The slow recovery of the box office across Asian is expected to accelerate over the next 12 months, according to Melvin Ang, executive chairman of Singapore-based media company mm2 Asia.
A marked shift in audience viewing habits and a backlog of titles are among the reasons box office figures for 2023 remained below pre-pandemic levels. However, “true recovery is just around the corner,” said Ang, which spans production, distribution and exhibition.
“Almost all businesses have recovered post-Covid but the cinema business is very unique,” the executive told Screen at Filmart in Hong Kong. “Without strong content, the cinema is as good as a shell. Through the Covid years, people got used to staying at home and creative talent produced good content for streaming. This made the quality gap between streaming content and feature films very small and people chose not to go to the cinema.
“But while there has been a delay, just look at the recent months and I think we’re looking at a true recovery in 2025. We just need to be a little bit more patient.”
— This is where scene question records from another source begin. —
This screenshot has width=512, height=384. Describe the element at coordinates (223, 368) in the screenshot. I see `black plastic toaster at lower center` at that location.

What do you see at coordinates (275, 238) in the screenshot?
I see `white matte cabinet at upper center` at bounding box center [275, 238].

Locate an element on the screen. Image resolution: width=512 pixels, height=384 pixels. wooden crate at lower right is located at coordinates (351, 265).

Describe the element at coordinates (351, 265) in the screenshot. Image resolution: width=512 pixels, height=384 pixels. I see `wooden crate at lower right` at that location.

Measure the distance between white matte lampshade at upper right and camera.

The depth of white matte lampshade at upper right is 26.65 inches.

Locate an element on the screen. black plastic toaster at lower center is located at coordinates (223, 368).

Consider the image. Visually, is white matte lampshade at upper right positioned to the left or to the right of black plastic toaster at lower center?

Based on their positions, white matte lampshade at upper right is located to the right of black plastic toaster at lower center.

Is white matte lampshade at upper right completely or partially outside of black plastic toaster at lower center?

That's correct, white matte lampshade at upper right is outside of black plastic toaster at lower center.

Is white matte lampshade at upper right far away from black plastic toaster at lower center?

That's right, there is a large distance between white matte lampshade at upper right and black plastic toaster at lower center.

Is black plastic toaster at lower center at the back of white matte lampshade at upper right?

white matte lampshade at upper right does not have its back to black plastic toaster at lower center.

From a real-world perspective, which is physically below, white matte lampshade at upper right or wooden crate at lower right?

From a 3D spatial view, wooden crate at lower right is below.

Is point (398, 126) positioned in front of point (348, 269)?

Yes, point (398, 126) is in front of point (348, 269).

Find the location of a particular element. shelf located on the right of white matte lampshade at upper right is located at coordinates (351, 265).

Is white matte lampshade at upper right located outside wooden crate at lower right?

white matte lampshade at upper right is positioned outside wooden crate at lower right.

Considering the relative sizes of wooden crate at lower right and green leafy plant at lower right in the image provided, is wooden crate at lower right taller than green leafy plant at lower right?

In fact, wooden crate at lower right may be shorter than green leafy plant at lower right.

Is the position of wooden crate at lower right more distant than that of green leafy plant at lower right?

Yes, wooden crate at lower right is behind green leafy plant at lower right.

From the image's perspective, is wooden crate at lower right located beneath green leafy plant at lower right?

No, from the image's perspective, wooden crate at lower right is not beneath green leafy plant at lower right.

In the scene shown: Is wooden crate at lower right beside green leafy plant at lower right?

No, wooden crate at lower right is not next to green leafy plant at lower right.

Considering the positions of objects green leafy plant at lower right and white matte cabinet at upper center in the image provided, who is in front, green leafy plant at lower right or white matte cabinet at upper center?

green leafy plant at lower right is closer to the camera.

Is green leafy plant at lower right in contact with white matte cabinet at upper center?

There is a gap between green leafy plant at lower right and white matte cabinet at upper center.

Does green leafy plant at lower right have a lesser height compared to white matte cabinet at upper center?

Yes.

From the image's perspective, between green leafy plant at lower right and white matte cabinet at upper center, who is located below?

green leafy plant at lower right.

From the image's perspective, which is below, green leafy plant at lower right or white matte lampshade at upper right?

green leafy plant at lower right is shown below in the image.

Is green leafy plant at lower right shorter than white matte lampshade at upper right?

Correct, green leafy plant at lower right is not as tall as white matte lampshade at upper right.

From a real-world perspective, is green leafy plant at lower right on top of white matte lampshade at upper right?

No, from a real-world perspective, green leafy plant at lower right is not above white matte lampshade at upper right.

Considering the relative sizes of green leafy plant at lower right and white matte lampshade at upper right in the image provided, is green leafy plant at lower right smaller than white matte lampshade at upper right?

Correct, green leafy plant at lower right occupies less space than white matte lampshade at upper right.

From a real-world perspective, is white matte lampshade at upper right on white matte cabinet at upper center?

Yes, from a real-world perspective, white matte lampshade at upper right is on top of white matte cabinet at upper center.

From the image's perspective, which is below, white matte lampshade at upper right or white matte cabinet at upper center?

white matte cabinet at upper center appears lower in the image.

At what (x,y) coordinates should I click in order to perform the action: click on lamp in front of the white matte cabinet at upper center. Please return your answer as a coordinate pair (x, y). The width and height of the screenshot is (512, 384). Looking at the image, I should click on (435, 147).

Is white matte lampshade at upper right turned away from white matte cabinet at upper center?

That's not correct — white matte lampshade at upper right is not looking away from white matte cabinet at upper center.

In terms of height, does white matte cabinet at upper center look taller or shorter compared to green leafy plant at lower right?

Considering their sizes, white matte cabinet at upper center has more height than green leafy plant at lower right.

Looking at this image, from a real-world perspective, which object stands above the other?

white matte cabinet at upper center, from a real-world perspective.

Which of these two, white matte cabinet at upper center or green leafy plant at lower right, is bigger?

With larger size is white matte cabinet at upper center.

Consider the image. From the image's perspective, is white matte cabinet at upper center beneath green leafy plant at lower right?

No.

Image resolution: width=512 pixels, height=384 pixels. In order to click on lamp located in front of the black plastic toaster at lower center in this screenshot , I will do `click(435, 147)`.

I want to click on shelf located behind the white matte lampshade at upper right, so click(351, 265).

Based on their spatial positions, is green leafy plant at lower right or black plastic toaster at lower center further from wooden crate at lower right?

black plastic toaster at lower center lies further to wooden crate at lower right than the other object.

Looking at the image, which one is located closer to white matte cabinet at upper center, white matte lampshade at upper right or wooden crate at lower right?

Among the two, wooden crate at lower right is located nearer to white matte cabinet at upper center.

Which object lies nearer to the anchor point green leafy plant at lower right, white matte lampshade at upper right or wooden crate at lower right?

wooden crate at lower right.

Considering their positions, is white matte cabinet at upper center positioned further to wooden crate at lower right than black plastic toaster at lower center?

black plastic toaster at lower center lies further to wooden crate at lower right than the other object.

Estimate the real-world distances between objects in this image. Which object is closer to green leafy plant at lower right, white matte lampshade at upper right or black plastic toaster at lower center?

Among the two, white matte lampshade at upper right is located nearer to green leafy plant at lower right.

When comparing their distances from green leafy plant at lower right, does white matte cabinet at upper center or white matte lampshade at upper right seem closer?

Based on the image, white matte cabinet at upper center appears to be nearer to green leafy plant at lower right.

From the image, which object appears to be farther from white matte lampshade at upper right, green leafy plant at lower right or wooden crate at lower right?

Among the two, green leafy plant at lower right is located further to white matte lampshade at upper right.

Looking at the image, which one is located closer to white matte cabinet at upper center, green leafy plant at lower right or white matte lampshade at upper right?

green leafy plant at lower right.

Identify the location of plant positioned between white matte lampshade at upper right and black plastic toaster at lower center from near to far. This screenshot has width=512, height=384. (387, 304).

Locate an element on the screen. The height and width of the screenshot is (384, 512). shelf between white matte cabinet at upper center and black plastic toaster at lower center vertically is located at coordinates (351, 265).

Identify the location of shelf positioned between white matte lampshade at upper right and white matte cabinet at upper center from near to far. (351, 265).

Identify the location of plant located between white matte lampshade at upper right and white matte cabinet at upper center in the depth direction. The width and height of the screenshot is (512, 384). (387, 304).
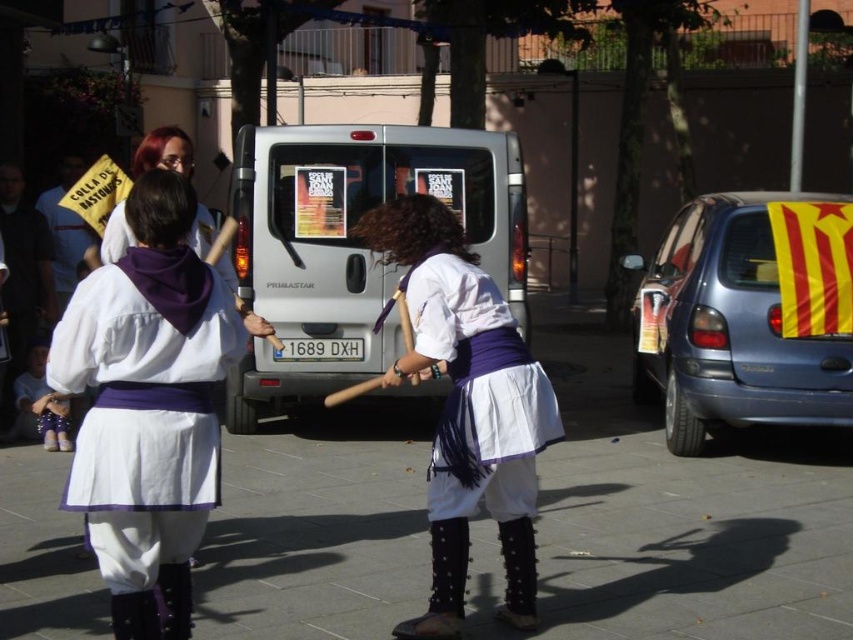
Can you confirm if silver metallic van at center is thinner than white cotton dress at center?

In fact, silver metallic van at center might be wider than white cotton dress at center.

Which is below, silver metallic van at center or white cotton dress at center?

Positioned lower is white cotton dress at center.

Which is in front, point (317, 138) or point (515, 484)?

Point (515, 484)

Find the location of a particular element. silver metallic van at center is located at coordinates (352, 243).

Is silver metallic van at center below white cotton shirt at center?

Yes, silver metallic van at center is below white cotton shirt at center.

Does silver metallic van at center appear on the right side of white cotton shirt at center?

Correct, you'll find silver metallic van at center to the right of white cotton shirt at center.

Does point (346, 356) come behind point (74, 260)?

No, (346, 356) is closer to viewer.

Find the location of a particular element. The height and width of the screenshot is (640, 853). silver metallic van at center is located at coordinates (352, 243).

Can you confirm if matte white blouse at center is wider than white cotton skirt at center?

In fact, matte white blouse at center might be narrower than white cotton skirt at center.

Is point (119, 360) less distant than point (445, 461)?

Yes, point (119, 360) is in front of point (445, 461).

Find the location of a particular element. matte white blouse at center is located at coordinates (149, 404).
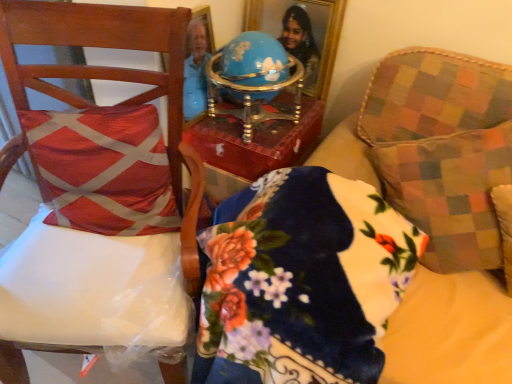
Question: From the image's perspective, is floral velvet pillow at center below multicolored checkered throw pillow at right, the second throw pillow viewed from the left?

Choices:
 (A) no
 (B) yes

Answer: (B)

Question: Can you confirm if floral velvet pillow at center is smaller than multicolored checkered throw pillow at right, which appears as the first throw pillow when viewed from the right?

Choices:
 (A) yes
 (B) no

Answer: (B)

Question: Is floral velvet pillow at center to the right of multicolored checkered throw pillow at right, which appears as the first throw pillow when viewed from the right, from the viewer's perspective?

Choices:
 (A) yes
 (B) no

Answer: (B)

Question: From a real-world perspective, is floral velvet pillow at center positioned over multicolored checkered throw pillow at right, the second throw pillow viewed from the left, based on gravity?

Choices:
 (A) no
 (B) yes

Answer: (A)

Question: Would you consider floral velvet pillow at center to be distant from multicolored checkered throw pillow at right, which appears as the first throw pillow when viewed from the right?

Choices:
 (A) yes
 (B) no

Answer: (B)

Question: Is floral velvet pillow at center looking in the opposite direction of multicolored checkered throw pillow at right, which appears as the first throw pillow when viewed from the right?

Choices:
 (A) no
 (B) yes

Answer: (B)

Question: Is multicolored checkered throw pillow at right, the second throw pillow viewed from the left, looking in the opposite direction of wooden chair at left?

Choices:
 (A) no
 (B) yes

Answer: (A)

Question: Can you confirm if multicolored checkered throw pillow at right, the second throw pillow viewed from the left, is thinner than wooden chair at left?

Choices:
 (A) no
 (B) yes

Answer: (B)

Question: Considering the relative positions of multicolored checkered throw pillow at right, the second throw pillow viewed from the left, and wooden chair at left in the image provided, is multicolored checkered throw pillow at right, the second throw pillow viewed from the left, to the right of wooden chair at left from the viewer's perspective?

Choices:
 (A) no
 (B) yes

Answer: (B)

Question: Can we say multicolored checkered throw pillow at right, which appears as the first throw pillow when viewed from the right, lies outside wooden chair at left?

Choices:
 (A) no
 (B) yes

Answer: (B)

Question: Does multicolored checkered throw pillow at right, the second throw pillow viewed from the left, have a greater height compared to wooden chair at left?

Choices:
 (A) yes
 (B) no

Answer: (B)

Question: Considering the relative sizes of multicolored checkered throw pillow at right, which appears as the first throw pillow when viewed from the right, and wooden chair at left in the image provided, is multicolored checkered throw pillow at right, which appears as the first throw pillow when viewed from the right, shorter than wooden chair at left?

Choices:
 (A) no
 (B) yes

Answer: (B)

Question: Is wooden chair at left at the back of red textured cushion at left, the first throw pillow positioned from the left?

Choices:
 (A) yes
 (B) no

Answer: (B)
In Japan, cinema admissions in 2023 were 2.3% up year-on-year but remained 20% down on 2019, while local hits in South Korea pushed its admissions up 11% but saw 45% fewer cinemagoers than pre-Covid 2019. China surged 83% across 2023 but was still 14.5% behind 2019.
But local titles saw mainland China take record box office revenue of $1.1bn over Lunar New Year, showing signs that recovery is underway.
“The world just has to produce 52 good movies a year to put a solid film into cinemas once a week and the box office will be fine,” added Ang. “Just look at the recent Chinese New Year box office in China, from local content alone. We need to do that, be it with local, regional or global feature films. Cinema has been through many challenges in the past but it is coming back.”